Provided by Vaughn Vreeland
Categories cookies and bars, dessert
Time 40m
Yield 12 cookies
Number Of Ingredients 10
Steps:
- Heat the oven to 350 degrees. Line 2 baking sheets with parchment paper.
- Put chocolate and ¼ cup/21 grams cocoa powder in a small heatproof bowl or glass measuring cup. Melt butter in a skillet or saucepan over medium-low heat until bubbly but not browned, and pour over the chocolate. Without stirring, let the mixture sit so the residual heat can melt the chocolate thoroughly while you whip the eggs and sugar.
- Put the eggs, both sugars and the salt in the bowl of a stand mixer fitted with a whisk attachment. Whisk on medium-high speed until the mixture is pillowy and the sugars have begun to dissolve, 6 to 8 minutes.
- Stir the chocolate mixture until glossy and smooth. If any solid pieces remain, you can microwave the mixture in 10-second bursts until everything is melted.

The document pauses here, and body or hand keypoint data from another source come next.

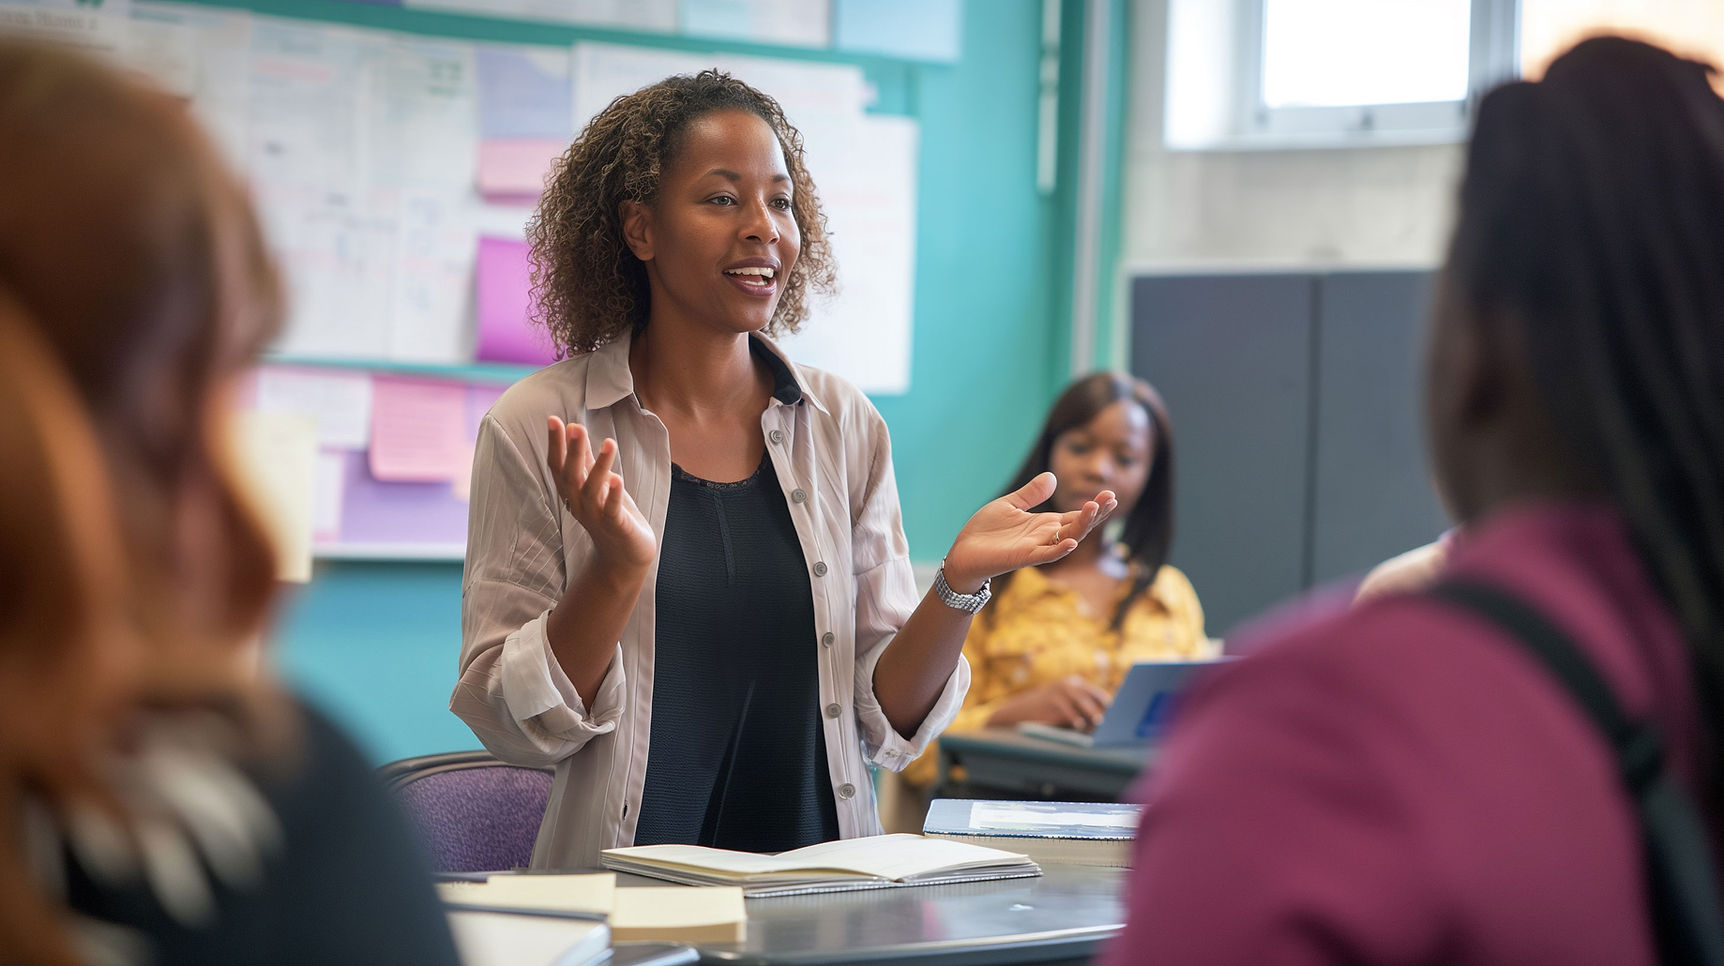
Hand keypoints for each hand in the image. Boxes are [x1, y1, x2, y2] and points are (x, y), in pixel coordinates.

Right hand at [546, 416, 655, 570]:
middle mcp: (579, 504)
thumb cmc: (610, 515)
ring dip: (600, 467)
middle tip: (575, 427)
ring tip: (609, 443)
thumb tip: (573, 427)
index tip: (554, 419)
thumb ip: (586, 459)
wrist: (624, 556)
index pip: (558, 466)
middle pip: (572, 476)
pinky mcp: (616, 527)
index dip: (556, 444)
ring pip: (593, 491)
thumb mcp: (596, 483)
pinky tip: (618, 479)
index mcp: (572, 492)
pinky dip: (614, 495)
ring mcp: (596, 517)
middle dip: (574, 452)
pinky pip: (612, 511)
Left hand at [942, 472, 1117, 590]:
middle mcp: (1046, 537)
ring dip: (1082, 525)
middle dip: (1096, 513)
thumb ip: (1030, 494)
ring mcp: (1036, 548)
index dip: (1094, 507)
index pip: (1077, 515)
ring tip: (1095, 508)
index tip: (1110, 494)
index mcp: (1045, 524)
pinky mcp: (1023, 557)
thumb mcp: (1009, 505)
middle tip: (1110, 498)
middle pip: (1079, 526)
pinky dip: (1059, 549)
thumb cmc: (986, 532)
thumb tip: (1052, 477)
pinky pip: (1046, 555)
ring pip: (1067, 538)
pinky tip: (1072, 541)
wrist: (963, 553)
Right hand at [986, 675, 1111, 730]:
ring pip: (1081, 700)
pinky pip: (1066, 708)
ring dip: (1091, 712)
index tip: (1120, 713)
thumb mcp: (1066, 705)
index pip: (1096, 693)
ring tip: (1100, 721)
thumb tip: (1104, 720)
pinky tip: (1080, 724)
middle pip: (1091, 694)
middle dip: (1103, 706)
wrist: (1022, 710)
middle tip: (1114, 717)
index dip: (1108, 703)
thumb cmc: (1049, 712)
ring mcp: (1059, 689)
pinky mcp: (1051, 698)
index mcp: (1075, 683)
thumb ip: (1082, 708)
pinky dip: (1074, 717)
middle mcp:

- With the mixer on low speed, add the peppermint extract and then the chocolate mixture. Scrape the sides and bottom of the bowl with a spatula, then add the flour and remaining ¼ cup/21 grams cocoa, and mix on low until a few streaks of flour and cocoa remain. Use the spatula to finish folding in the dry ingredients to avoid overmixing. The dough will be looser than traditional cookie dough but not as thin as brownie batter.
- Use a ¼-cup cookie scoop or measuring cup to scoop 12 (2-ounce) balls of batter onto the prepared sheets and bake. After 10 minutes, take the sheets out of the oven and bang them once on the counter to create a craggy surface and dense texture. Sprinkle a bit of crushed peppermint candy in the center of each cookie and return to the oven for another 2 minutes.
- Let cool completely on the baking sheets. The cookies will keep for 4 days in an airtight container at room temperature.